We’re Showing Baltimore Some Love: #MyBmore Is Going Strong at 300,000+ Posts
In April of 2015, Baltimore launched its first major national marketing campaign, "Visit My Baltimore." And, when you consider that competing East Coast cities had up to seven times Baltimore’s marketing budget for tourism, it made Baltimore’s campaign a huge-ass deal.
Two weeks before the release of Baltimore’s full-page spread in the New York Times, the ground opened beneath us. On April 25th, the news of the tragic death of Freddie Gray, a 25-year-old West Baltimore resident, rocked the city!
Immediately, the marketing campaign was paused to focus all of the necessary attention on the people of Baltimore and their outcry which sounded across the city. During the weeks that followed, residents discovered what Black and brown people had known all their lives. There were indeed two Baltimores.
Though the campaign was relaunched, it was difficult for the celebrity-driven promotion to compete with the city's growing false perception.
Impacted by the dark shadow that was cast by the events of April 2015, the campaign ended with little traction in 2017.
Baltimore’s summer season was on the horizon and there seemed to be no positive story to tell, and no dollars to pull from. How do we get people to want to visit Baltimore, when (on CNN) they have been watching one lone block in Baltimore “on fire” 24-7?
In 2017, the marketing team at Visit Baltimore led by Dionne Joyner-Weems, also a West Baltimore native, discovered that there were roughly 500 posts across social media where Baltimore residents were using #MyBmore. Though most of the posts were two years old, they reflected the humanity, the hurt and the healing that took place in Baltimore’s communities following Baltimore’s Uprising.

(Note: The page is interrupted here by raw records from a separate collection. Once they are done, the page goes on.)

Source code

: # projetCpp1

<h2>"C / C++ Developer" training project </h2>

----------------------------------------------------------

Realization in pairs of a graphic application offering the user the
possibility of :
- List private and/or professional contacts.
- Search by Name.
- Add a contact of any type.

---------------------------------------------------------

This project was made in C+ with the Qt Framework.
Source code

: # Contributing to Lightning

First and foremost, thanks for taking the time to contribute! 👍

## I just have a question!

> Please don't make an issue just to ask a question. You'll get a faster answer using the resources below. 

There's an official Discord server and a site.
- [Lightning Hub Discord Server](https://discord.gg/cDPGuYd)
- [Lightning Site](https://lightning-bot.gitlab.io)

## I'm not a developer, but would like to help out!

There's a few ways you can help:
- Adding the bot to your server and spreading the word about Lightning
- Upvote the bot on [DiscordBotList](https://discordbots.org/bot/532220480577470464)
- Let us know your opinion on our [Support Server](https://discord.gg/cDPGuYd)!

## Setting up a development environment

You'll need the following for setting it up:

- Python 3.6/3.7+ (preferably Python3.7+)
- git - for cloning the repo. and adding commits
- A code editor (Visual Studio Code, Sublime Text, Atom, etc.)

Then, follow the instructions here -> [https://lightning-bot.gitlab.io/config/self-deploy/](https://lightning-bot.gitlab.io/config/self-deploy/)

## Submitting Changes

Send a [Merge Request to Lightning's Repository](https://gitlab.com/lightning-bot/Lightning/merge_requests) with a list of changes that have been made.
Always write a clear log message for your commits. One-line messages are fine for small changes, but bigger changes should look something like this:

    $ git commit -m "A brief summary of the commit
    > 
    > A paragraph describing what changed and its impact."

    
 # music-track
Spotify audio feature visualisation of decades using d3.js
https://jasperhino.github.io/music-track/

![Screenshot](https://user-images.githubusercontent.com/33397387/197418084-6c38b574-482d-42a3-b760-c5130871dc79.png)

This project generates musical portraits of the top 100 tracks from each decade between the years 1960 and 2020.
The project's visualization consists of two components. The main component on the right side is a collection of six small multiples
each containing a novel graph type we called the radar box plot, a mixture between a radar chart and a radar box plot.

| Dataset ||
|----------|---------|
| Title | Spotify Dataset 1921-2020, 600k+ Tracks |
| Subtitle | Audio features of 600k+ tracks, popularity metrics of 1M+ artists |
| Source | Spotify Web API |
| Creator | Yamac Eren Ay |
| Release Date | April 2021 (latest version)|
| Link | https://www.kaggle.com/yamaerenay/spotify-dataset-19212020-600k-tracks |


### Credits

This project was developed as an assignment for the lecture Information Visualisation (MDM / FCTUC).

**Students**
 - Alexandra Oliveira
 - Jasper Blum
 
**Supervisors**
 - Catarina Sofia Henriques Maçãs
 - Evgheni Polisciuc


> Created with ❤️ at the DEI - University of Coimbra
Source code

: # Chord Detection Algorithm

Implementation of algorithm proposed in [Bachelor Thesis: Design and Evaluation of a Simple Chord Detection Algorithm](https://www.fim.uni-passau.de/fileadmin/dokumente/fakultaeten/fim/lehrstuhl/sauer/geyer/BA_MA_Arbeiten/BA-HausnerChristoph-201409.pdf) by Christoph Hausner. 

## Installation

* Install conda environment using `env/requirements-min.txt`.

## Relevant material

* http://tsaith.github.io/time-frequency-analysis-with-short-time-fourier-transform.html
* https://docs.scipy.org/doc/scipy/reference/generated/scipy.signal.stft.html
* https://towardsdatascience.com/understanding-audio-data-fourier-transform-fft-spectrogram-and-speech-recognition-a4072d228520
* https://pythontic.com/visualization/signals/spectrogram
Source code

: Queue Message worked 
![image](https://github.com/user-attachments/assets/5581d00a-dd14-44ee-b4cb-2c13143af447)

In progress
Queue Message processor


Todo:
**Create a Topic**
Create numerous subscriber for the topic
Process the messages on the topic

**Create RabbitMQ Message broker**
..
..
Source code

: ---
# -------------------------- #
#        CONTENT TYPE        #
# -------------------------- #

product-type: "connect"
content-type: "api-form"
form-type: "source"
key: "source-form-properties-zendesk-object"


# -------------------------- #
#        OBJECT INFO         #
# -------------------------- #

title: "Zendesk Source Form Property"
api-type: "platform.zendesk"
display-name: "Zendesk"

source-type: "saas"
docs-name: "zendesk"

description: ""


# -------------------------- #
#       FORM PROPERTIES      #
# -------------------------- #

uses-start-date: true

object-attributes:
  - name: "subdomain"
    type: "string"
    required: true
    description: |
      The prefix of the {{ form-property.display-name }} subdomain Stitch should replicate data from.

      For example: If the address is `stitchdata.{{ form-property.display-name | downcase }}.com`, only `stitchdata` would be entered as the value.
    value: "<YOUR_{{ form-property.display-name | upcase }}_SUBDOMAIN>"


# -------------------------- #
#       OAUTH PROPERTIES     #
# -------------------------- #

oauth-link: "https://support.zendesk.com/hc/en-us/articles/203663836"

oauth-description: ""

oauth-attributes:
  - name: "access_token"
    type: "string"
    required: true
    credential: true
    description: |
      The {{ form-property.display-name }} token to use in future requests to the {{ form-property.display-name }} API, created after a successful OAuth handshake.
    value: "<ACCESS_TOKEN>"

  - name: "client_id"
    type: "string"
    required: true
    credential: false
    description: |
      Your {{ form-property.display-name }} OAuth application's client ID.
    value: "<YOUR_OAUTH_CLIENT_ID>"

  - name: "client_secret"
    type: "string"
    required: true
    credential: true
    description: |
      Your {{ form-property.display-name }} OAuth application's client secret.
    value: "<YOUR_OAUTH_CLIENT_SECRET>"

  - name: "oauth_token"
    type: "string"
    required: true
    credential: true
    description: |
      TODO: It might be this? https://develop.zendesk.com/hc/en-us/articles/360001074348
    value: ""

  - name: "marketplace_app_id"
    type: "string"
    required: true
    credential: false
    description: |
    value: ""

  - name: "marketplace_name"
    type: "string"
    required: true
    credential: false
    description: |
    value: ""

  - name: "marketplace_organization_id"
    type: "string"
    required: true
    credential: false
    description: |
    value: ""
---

Some images were gritty but honest, while others were fun and light. The photos revealed the authenticity and raw beauty of Baltimore’s neighborhoods and its people.
“Why spend our time trying to sway the world to see us, when our focus should be on elevating how the people of Baltimore see themselves,” Dionne Joyner-Weems exclaimed. And, it was then that the #MyBmore movement was born.
Today, the #MyBmore project has grown from 500 posts to more than 300,000, a dramatic feat for a grassroots city-wide movement.
It is fair to say that #MyBmore will forever mark the moment when the people of Baltimore stopped imploring the world to acknowledge their gifts, but instead, they grabbed the camera by the lens and showed the world who they are.